_Your assignment:_
Find each line in the listing that contains the string "experience" and copy it out in full. The match is case-sensitive.
• • • • • • •
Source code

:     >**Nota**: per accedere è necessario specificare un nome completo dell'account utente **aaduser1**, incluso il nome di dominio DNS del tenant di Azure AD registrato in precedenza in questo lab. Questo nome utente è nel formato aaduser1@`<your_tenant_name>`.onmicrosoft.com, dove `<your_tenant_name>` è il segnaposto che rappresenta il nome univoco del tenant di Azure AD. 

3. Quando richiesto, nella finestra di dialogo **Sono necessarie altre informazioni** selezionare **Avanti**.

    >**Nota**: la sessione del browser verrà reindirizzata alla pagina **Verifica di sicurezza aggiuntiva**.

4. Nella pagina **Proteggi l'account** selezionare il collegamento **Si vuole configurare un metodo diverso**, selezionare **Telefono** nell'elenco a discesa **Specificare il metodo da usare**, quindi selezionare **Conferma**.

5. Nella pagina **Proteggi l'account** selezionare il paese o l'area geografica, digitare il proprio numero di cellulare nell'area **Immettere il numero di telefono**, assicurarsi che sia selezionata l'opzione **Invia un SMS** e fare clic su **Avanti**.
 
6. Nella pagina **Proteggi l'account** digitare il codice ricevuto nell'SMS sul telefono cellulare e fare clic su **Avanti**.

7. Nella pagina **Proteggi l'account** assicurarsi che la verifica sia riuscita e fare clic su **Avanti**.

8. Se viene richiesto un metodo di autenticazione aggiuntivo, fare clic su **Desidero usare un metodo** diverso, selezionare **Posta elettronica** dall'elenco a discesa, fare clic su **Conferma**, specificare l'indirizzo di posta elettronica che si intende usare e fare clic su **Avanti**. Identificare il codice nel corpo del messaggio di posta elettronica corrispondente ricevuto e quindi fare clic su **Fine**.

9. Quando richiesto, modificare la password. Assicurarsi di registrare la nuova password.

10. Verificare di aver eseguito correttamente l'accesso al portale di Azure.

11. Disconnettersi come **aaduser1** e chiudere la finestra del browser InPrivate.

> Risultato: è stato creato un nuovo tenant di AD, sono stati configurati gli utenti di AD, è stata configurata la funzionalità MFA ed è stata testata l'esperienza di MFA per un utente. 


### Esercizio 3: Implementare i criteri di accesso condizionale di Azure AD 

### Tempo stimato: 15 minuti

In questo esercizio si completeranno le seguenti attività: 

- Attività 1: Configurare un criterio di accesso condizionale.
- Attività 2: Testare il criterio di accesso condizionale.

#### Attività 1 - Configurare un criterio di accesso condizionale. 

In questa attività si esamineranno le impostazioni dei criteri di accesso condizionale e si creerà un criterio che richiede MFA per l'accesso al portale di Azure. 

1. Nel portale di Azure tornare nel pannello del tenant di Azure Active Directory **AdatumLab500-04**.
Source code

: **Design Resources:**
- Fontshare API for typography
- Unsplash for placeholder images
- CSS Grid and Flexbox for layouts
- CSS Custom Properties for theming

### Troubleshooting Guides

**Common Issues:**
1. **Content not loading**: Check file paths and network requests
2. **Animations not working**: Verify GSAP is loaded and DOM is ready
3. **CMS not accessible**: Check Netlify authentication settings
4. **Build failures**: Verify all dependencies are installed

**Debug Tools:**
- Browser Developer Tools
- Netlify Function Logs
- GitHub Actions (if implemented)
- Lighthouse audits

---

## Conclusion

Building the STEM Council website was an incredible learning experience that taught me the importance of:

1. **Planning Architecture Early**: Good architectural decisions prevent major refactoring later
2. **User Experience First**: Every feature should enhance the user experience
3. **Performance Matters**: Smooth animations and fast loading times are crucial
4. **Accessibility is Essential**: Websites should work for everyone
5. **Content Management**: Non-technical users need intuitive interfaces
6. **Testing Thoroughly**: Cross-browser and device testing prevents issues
• • • • • • •
_Output:_
Building the STEM Council website was an incredible learning experience that taught me the importance of:
2. **User Experience First**: Every feature should enhance the user experience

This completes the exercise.